Il debito pubblico italiano torna sotto i riflettori della finanza internazionale. Secondo Morgan Stanley, rispetto a 18 mesi fa non è più previsto un percorso di stabilizzazione, bensì una traiettoria di crescita. A pesare, spiegano gli analisti, è l’inversione del rapporto tra tassi d’interesse e crescita economica: il Pil nominale (cioè non depurato dall’inflazione) avanza meno rapidamente del costo del debito, con il risultato di un aumento progressivo dell’indebitamento.
Le stime non lasciano spazio a ottimismo: entro la fine del 2026 il debito italiano dovrebbe attestarsi al 139,7% del Pil, ben oltre il 137,7% indicato nel Documento programmatico di bilancio inviato a Bruxelles.
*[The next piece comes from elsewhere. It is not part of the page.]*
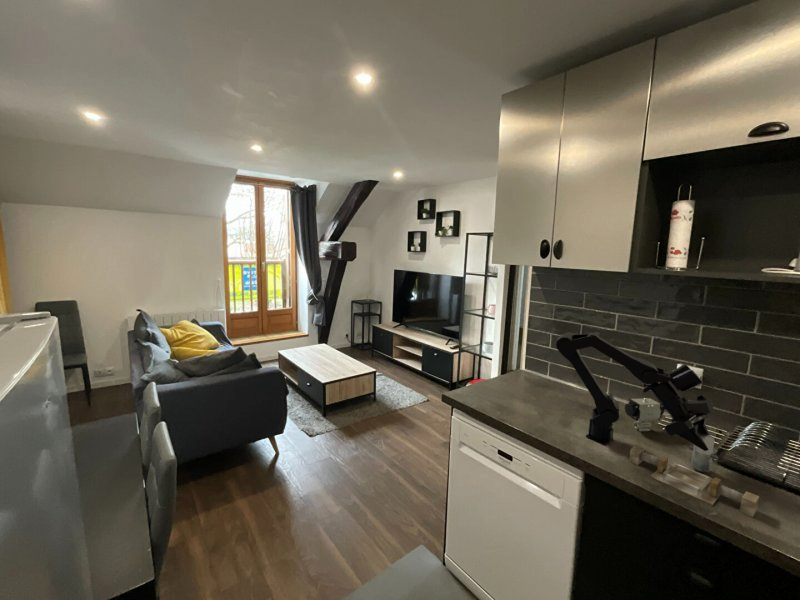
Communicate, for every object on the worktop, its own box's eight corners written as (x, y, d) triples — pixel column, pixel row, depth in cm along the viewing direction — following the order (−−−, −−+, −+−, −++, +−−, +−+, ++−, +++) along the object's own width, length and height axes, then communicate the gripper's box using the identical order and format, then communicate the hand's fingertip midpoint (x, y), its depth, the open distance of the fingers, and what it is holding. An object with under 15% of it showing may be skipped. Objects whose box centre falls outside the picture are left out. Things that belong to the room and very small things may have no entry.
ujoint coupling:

Una prospettiva che smentisce le previsioni del Piano strutturale di bilancio, secondo cui la dinamica avrebbe dovuto stabilizzarsi.
Per contenere l’escalation, l’unico antidoto – rileva Morgan Stanley – resta il mantenimento di un surplus primario pari almeno all’1,5% del Pil, lo stesso livello registrato negli anni delle politiche di austerità.
L’allarme non riguarda però solo l’Italia. L’istituto segnala infatti una tendenza generalizzata, con tassi a lungo termine che restano elevati nonostante i tagli operati dalle banche centrali. Negli Stati Uniti e in Francia il fenomeno è già evidente: Parigi, in particolare, rischia di raggiungere presto Roma in termini di peso del debito pubblico. Solo Germania e Giappone sembrano al momento fuori dal perimetro delle preoccupazioni.